The development of transport corridors in the form of railroad network across the length and breadth of England and consequently in colonies of the British Empire allowed the British industry to hasten the supply of raw and finished goods.

The railroad infrastructure was complemented by the canal network building. Water transport using steam-powered ships was much cheaper than transport through the land.

e) Agriculture revolution:

It involved the production of more cash crops to meet the demands of the British industry. The new farm machinery like steel plow and harrow for breaking the ground, mechanical seed drills, horse-drawn cultivation that replaced hoe and machines for reaping and threshing reduce the labor requirement in the agriculture sector.

The new farm practices like intensive cultivation and crop rotation increased the soil fertility and ensured food security of Britain.

Impact of the Industrial Revolution

1) It led to the emergence of Britain as the top-ranking industrial economy. But the impact on the people was not very positive.

2) The urban areas now became the centers of production and were no more limited to being the center for trade and administration.

3) A downside of this process was the crowding in cities, which led to problems of housing and sanitation.

4) Migration caused social stress in the form of dissolution of social bonds and the moral restraint that the village life generally places on its inhabitants.

5) Industrialists saw the workers as a cog in the machine and as just another factor of production. The aim was to maximize profits and thus the wages of workers were paltry.
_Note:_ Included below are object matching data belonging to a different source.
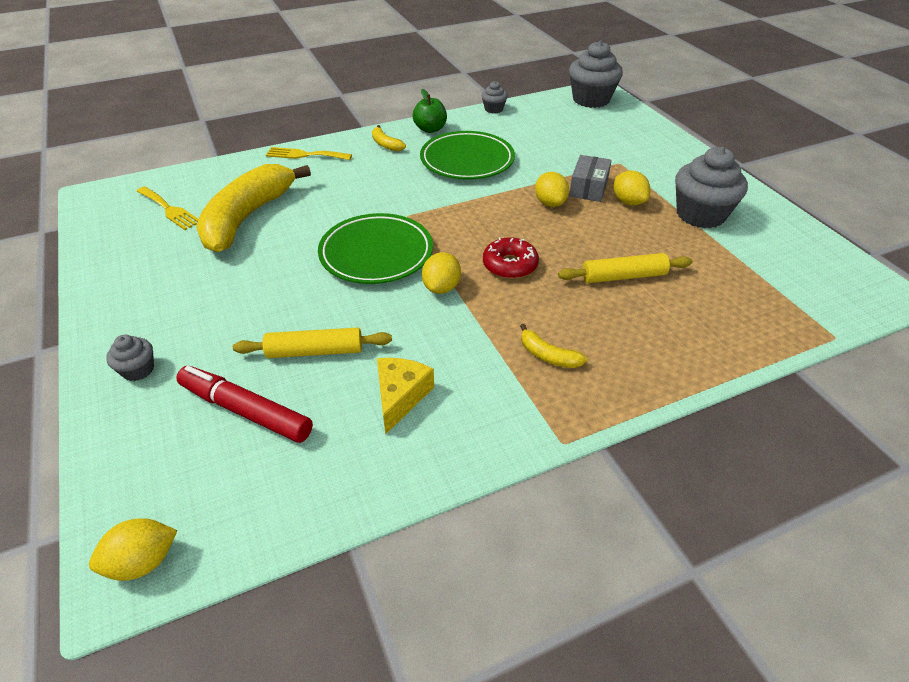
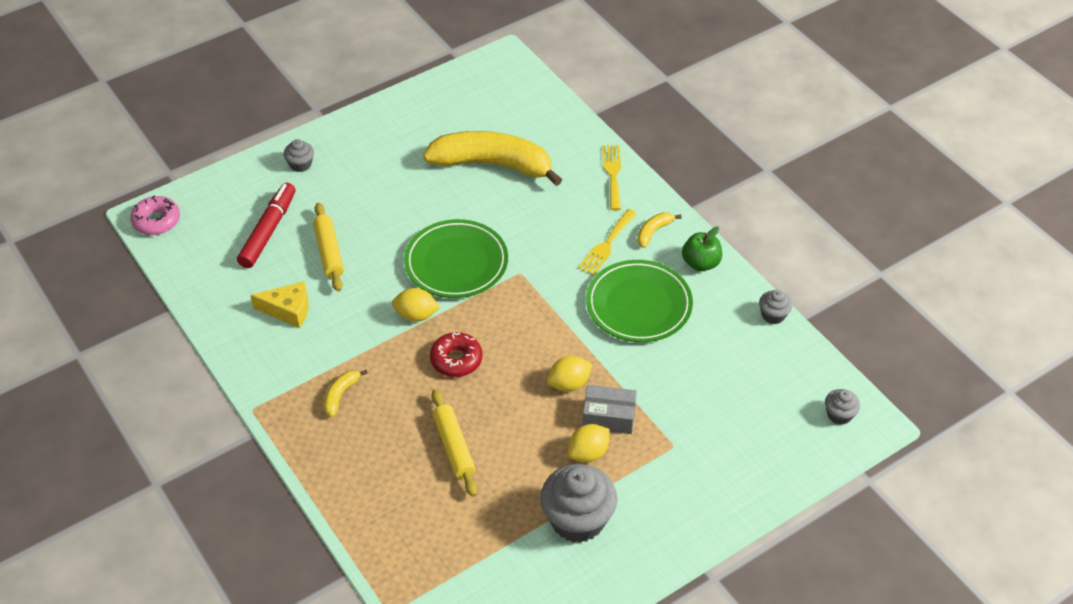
camera: 80 degrees right, 5 degrees up
yellow lemon [89,518,178,581] -> pink donut [130,196,180,235]
yellow fork [137,187,198,230] -> yellow fork moved to [578,209,637,276]
grey cupcake [569,40,623,108] -> grey cupcake [825,389,860,425], size x0.49

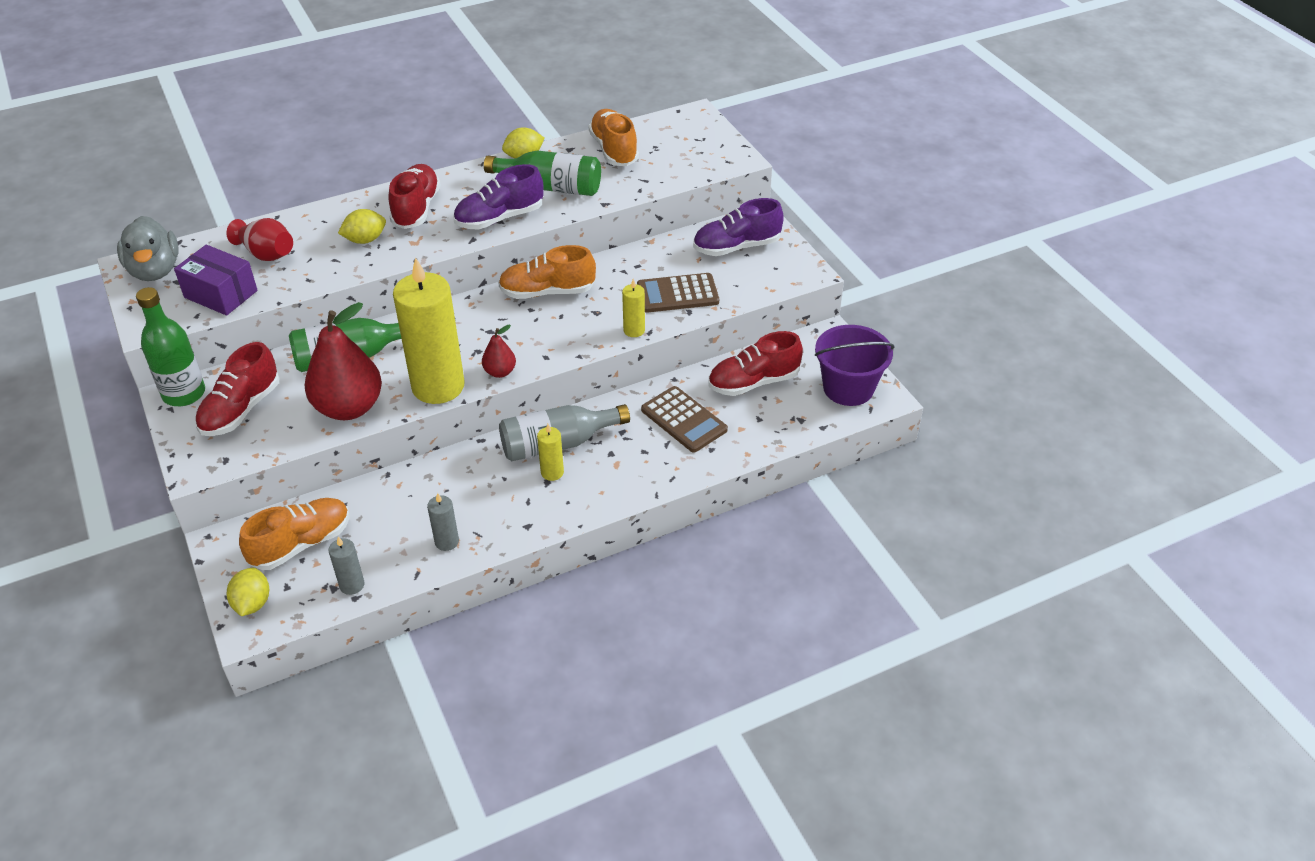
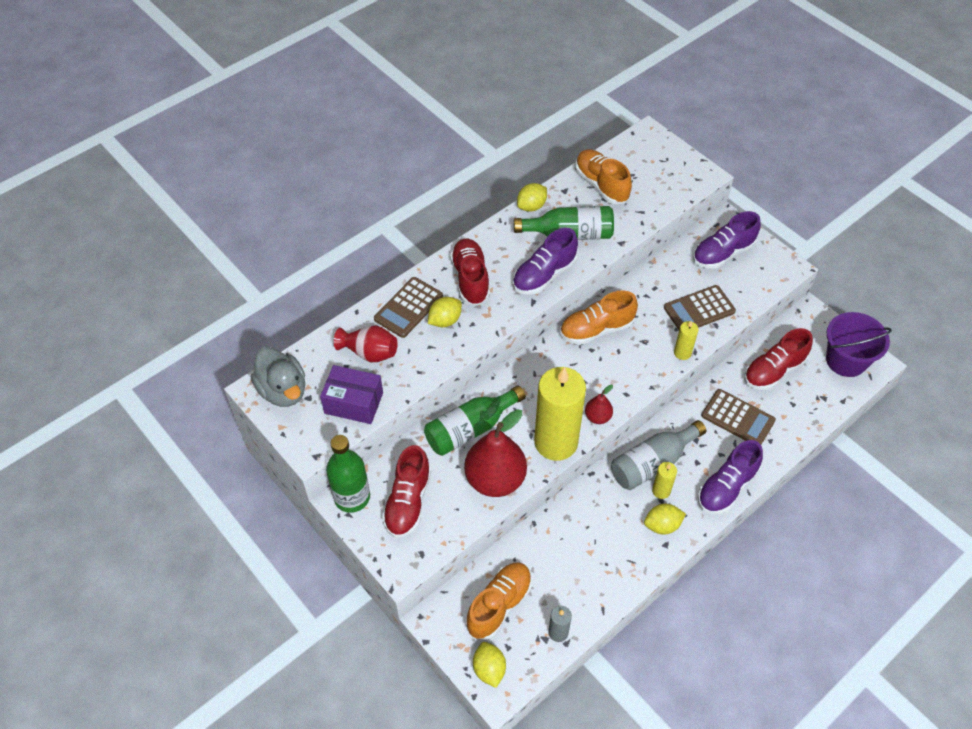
camera: 15 degrees left, 10 degrees up
grey candle [427,493,459,551] -> none
none -> brown calculator [374,277,443,338]
none -> yellow lemon [644,504,686,535]
none -> purple shoe [698,440,763,514]

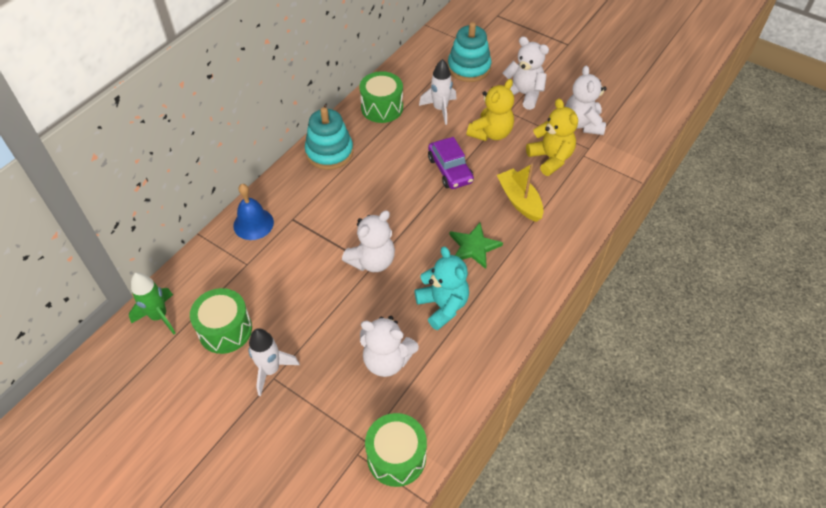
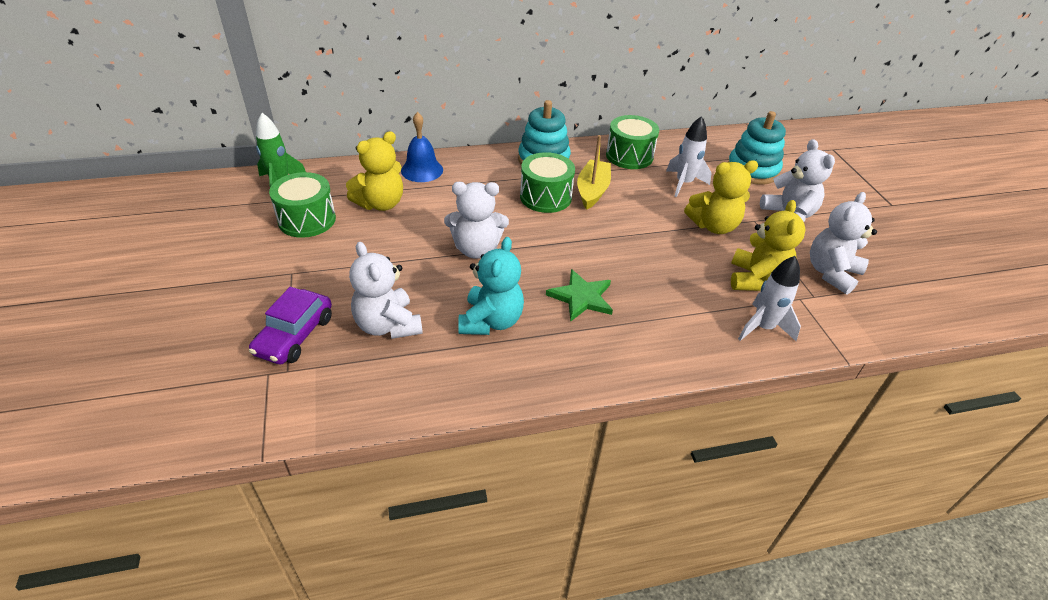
camera: 40 degrees right, 10 degrees down
white rocket [248,328,300,396] -> white rocket moved to [738,256,801,341]
green drum [365,413,427,487] -> green drum moved to [520,152,575,213]
purple car [428,137,474,189] -> purple car moved to [249,287,332,365]
yellow boat [497,163,544,222] -> yellow boat moved to [577,135,611,210]
none -> yellow teddy bear [346,131,403,211]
6) Child labor and participation of women in the labor force increased, as they were available at cheaper wages.

7) Environmental pollution was also on an increase.

8) It was the negative side of the capitalism of the post-Industrial Revolution era, which hastened the arrival of socialism

9) There was an increase in trade unionism and increased solidarity among the working class.

10) Industrial Revolution increased the penetration of democracy in England. The growing resentment among the workers and their consequent movements made the government conscious that Laissez Faire is not the sine qua non and the state has a responsibility to protect the vulnerable sections.

11) By 1929, Britain adopted the universal adult franchise. Trade unions were legalized in 1824 and a series of factory acts were passed like in 1802 and 1819, which brought in age and working hours restrictions and regulated the employment conditions, especially of women and children.

12) The Industrial Revolution also resulted in increased contact between industrialized and non –industrialized world.

Thus, the Industrial Revolution played an important role in the emergence of imperialism whereby the colonial powers tried to establish much stronger control of the colonies by use of military power, direct rule, and rule by intermediaries.

The Industrial Revolution in Other Parts of the World

a) France:

By 1850 the iron industry had started to develop, but the lack of raw materials in the form of coal and iron ore limited its progress.

b) Germany:

It was second only to Britain in the production of steel, after the unification of Germany, it excelled in the production of pig iron and coal.

c) Russia:

The process of industrialization was slow in Russia after the October revolution of 1917 Russia underwent a true industrial revolution.

d) USA:

After 1870 industrial production got a big boost in the USA. By world war-1 it emerged as the major supplier of finished goods to the rest of the world.

e) Japan:

It got industrialized in the late 19th century. It became a major exporter of steel machinery, metal goods, chemicals from the traditional exporter of silk, toys, and porcelain.

The system of polity and, political independence, security from invasions, the availability of labor and capital along with law and order stability were major determinants of the Industrial Revolution.